Two articles this year in PS: Political Science and Politics offering a sobering reminder that just because something is quantified does not mean it is objective. The first one, by Kristina Mitchell and Jonathan Martin, analyzes gender bias in student evaluations of teachers [SETs] by comparing how a male and female professor are rated using the exact same online course. Their results are pretty plain:

First, women are evaluated based on different criteria than men, including personality, appearance, and perceptions of intelligence and competency. To test this, we used a novel method: a content analysis of student comments in official open-ended course evaluations and in online anonymous commentary. The evidence from the content analysis suggests that women are evaluated more on personality and appearance, and they are more likely to be labeled a “teacher” than a “professor.” Second, and perhaps more important, we argue that women are rated more poorly than men even in identical courses and when all personality, appearance, and other factors are held constant. We compared the SETs of two instructors, one man and one woman, in identical online courses using the same assignments and course format. In this analysis, we found strong evidence to suggest gender bias in SETs.

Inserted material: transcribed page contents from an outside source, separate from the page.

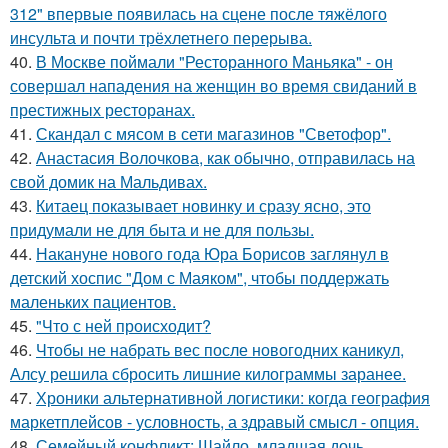
312" впервые появилась на сцене после тяжёлого
инсульта и почти трёхлетнего перерыва.
40.
В Москве поймали "Ресторанного Маньяка" - он
совершал нападения на женщин во время свиданий в
престижных ресторанах.
41.
Скандал с мясом в сети магазинов "Светофор".
42.
Анастасия Волочкова, как обычно, отправилась на
свой домик на Мальдивах.
43.
Китаец показывает новинку и сразу ясно, это
придумали не для быта и не для пользы.
44.
Накануне нового года Юра Борисов заглянул в
детский хоспис "Дом с Маяком", чтобы поддержать
маленьких пациентов.
45.
"Что с ней происходит?
46.
Чтобы не набрать вес после новогодних каникул,
Алсу решила сбросить лишние килограммы заранее.
47.
Хроники альтернативной логистики: когда география
маркетплейсов - условность, а здравый смысл - опция.
48.
Семейный конфликт: Шайло, младшая дочь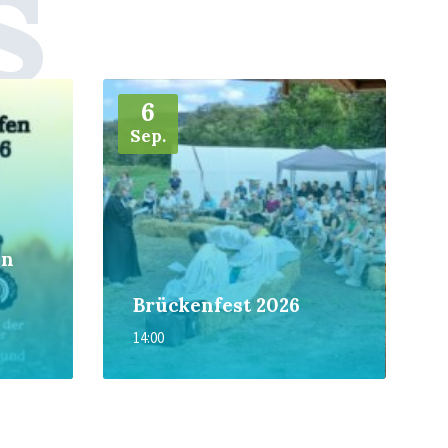
s
Weiter
6
Sep.
in
Brückenfest 2026
14:00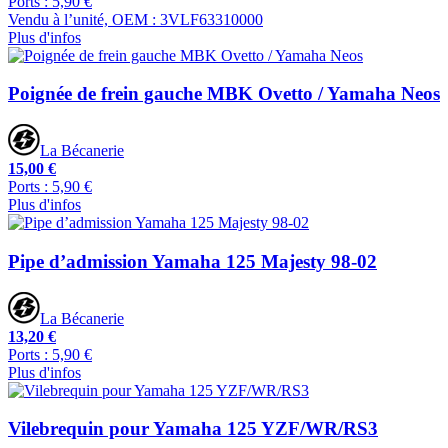
Ports : 5,90 €
Vendu à l’unité, OEM : 3VLF63310000
Plus d'infos
Poignée de frein gauche MBK Ovetto / Yamaha Neos
La Bécanerie
15,00 €
Ports : 5,90 €
Plus d'infos
Pipe d’admission Yamaha 125 Majesty 98-02
La Bécanerie
13,20 €
Ports : 5,90 €
Plus d'infos
Vilebrequin pour Yamaha 125 YZF/WR/RS3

Their conclusion is not a new finding; it confirms what the prior literature has said. But it is yet another data point showing that relying solely on student evaluations to evaluate a professor’s teaching abilities is not just wrong, it’s potentially discriminatory.

The second article by six political scientists is “The Benefits and Pitfalls of Google Scholar.” They take care to note the strengths of the site — it nudges scholars toward more open access of their work, for example. But the flaws of Google Scholar (GS) are very real. To give just one example from the paper:

GS counts are biased toward incremental work and away from boldness and innovation. Highly original work that does not fit neatly into an existing literature might establish a new research agenda and expand interest in the topic, but its impact will not be visible in citation counts for many years. According to GS, John Nash’s foundational paper defining Nash equilibrium received only 16 citations in the first five years after publication…. In general, the number of citations that an article or book receives in the five or so years after publication reveals little about its long-term impact.

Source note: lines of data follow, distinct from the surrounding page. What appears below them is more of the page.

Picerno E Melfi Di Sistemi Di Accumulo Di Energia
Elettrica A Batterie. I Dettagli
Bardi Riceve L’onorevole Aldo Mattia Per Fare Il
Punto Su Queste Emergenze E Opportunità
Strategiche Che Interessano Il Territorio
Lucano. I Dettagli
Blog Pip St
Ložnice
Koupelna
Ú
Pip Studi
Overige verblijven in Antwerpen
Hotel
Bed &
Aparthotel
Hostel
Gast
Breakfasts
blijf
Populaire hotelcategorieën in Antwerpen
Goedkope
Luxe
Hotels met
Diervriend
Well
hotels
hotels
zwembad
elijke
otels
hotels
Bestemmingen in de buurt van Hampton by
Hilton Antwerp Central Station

Much as “teaching to the test” has its pedagogical problems, “researching for the citation count” is a recipe for risk-averse scholarship. This is particularly problematic for junior scholars, whose work is usually evaluated for tenure just a few years after publication.

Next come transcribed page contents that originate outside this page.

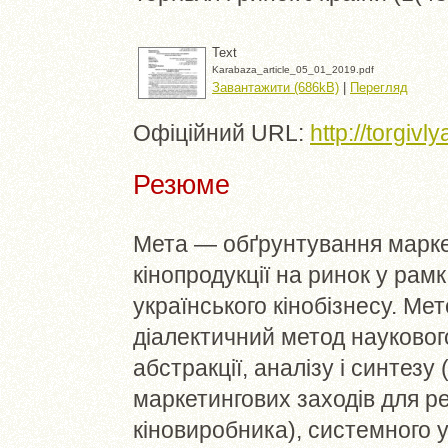
Text
Karabaza_article_05_01_2019.pdf
Завантажити (686kB)
|
Перегляд
Офіційний URL:
http://torgiv
Резюме
Мета — обґрунтування марке
кінопродукції на ринок у рамк
українського кінобізнесу. Ме
діалектичний метод науковог
абстракції, аналізу і синтезу
маркетингових заходів для реа
кіновиробника), системного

So, to sum up: the primary means by which universities measure research impact and teaching excellence rely heavily on flawed metrics. Oh, and they are particularly flawed if you are a woman.

Does this mean these measurements should be discarded completely? No, of course not. All metrics are flawed. A scholar’s idiosyncratic take on a colleague’s teaching style is not guaranteed to be free of bias either.

If universities are going to continue to use these metrics, however, then they need to do so with their eyes open. The biases in the metrics cannot just be said at the beginning of a meeting and then ignored. They have to be ever-present in the mind when considering tenure and promotion. Otherwise, all quantifiable metrics do is provide senior scholars a false sense of security that they are objectively evaluating a subordinate.